> REQUIRED ACTION
Every record must be reproduced exactly. Leave none out.

··· INPUT RECORDS

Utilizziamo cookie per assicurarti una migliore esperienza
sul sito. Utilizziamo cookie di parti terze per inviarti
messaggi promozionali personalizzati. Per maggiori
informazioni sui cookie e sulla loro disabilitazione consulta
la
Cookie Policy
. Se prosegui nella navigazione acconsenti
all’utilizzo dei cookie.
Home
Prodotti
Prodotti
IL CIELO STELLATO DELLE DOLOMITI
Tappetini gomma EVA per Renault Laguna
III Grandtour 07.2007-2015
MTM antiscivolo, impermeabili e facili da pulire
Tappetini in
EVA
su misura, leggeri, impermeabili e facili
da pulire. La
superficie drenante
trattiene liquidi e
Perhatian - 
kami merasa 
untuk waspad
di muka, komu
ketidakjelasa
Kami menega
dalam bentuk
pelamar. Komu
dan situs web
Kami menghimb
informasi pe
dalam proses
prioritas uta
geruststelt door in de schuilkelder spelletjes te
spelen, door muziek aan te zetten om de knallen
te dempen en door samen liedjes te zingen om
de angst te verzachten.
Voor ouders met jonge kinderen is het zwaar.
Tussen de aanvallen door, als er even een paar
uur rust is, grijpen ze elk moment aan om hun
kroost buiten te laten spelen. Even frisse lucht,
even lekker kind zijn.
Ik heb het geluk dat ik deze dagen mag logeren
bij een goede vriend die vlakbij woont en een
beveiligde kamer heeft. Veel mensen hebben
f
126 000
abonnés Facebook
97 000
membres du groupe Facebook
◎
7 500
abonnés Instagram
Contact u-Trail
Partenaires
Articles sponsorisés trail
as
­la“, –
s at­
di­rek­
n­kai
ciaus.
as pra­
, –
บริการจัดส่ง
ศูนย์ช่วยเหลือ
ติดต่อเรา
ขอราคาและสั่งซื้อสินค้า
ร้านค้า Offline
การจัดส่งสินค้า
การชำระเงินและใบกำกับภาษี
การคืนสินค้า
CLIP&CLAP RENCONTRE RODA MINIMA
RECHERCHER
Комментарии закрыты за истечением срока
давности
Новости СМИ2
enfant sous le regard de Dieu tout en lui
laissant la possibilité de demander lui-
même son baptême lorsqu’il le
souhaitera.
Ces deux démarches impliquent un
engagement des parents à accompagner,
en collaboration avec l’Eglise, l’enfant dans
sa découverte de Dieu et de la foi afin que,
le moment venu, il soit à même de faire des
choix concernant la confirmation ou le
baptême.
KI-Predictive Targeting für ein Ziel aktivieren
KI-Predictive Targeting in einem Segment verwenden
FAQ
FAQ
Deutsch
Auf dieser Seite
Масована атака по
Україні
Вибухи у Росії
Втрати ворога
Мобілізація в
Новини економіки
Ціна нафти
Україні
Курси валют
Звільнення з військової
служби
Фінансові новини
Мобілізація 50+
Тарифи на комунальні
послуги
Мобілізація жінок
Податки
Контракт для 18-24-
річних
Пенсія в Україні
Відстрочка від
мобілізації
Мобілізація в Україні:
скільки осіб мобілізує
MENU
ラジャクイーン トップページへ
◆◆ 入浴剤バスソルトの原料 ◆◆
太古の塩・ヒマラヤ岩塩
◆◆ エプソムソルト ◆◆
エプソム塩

······

> WRITTEN REPLY
Utilizziamo cookie per assicurarti una migliore esperienza
sul sito. Utilizziamo cookie di parti terze per inviarti
messaggi promozionali personalizzati. Per maggiori
informazioni sui cookie e sulla loro disabilitazione consulta
la
Cookie Policy
. Se prosegui nella navigazione acconsenti
all’utilizzo dei cookie.
Home
Prodotti
Prodotti
IL CIELO STELLATO DELLE DOLOMITI
Tappetini gomma EVA per Renault Laguna
III Grandtour 07.2007-2015
MTM antiscivolo, impermeabili e facili da pulire
Tappetini in
EVA
su misura, leggeri, impermeabili e facili
da pulire. La
superficie drenante
trattiene liquidi e
Perhatian - 
kami merasa 
untuk waspad
di muka, komu
ketidakjelasa
Kami menega
dalam bentuk
pelamar. Komu
dan situs web
Kami menghimb
informasi pe
dalam proses
prioritas uta
geruststelt door in de schuilkelder spelletjes te
spelen, door muziek aan te zetten om de knallen
te dempen en door samen liedjes te zingen om
de angst te verzachten.
Voor ouders met jonge kinderen is het zwaar.
Tussen de aanvallen door, als er even een paar
uur rust is, grijpen ze elk moment aan om hun
kroost buiten te laten spelen. Even frisse lucht,
even lekker kind zijn.
Ik heb het geluk dat ik deze dagen mag logeren
bij een goede vriend die vlakbij woont en een
beveiligde kamer heeft. Veel mensen hebben
f
126 000
abonnés Facebook
97 000
membres du groupe Facebook
◎
7 500
abonnés Instagram
Contact u-Trail
Partenaires
Articles sponsorisés trail
as
­la“, –
s at­
di­rek­
n­kai
ciaus.
as pra­
, –
บริการจัดส่ง
ศูนย์ช่วยเหลือ
ติดต่อเรา
ขอราคาและสั่งซื้อสินค้า
ร้านค้า Offline
การจัดส่งสินค้า
การชำระเงินและใบกำกับภาษี
การคืนสินค้า
CLIP&CLAP RENCONTRE RODA MINIMA
RECHERCHER
Комментарии закрыты за истечением срока
давности
Новости СМИ2
enfant sous le regard de Dieu tout en lui
laissant la possibilité de demander lui-
même son baptême lorsqu’il le
souhaitera.
Ces deux démarches impliquent un
engagement des parents à accompagner,
en collaboration avec l’Eglise, l’enfant dans
sa découverte de Dieu et de la foi afin que,
le moment venu, il soit à même de faire des
choix concernant la confirmation ou le
baptême.
KI-Predictive Targeting für ein Ziel aktivieren
KI-Predictive Targeting in einem Segment verwenden
FAQ
FAQ
Deutsch
Auf dieser Seite
Масована атака по
Україні
Вибухи у Росії
Втрати ворога
Мобілізація в
Новини економіки
Ціна нафти
Україні
Курси валют
Звільнення з військової
служби
Фінансові новини
Мобілізація 50+
Тарифи на комунальні
послуги
Мобілізація жінок
Податки
Контракт для 18-24-
річних
Пенсія в Україні
Відстрочка від
мобілізації
Мобілізація в Україні:
скільки осіб мобілізує
MENU
ラジャクイーン トップページへ
◆◆ 入浴剤バスソルトの原料 ◆◆
太古の塩・ヒマラヤ岩塩
◆◆ エプソムソルト ◆◆
エプソム塩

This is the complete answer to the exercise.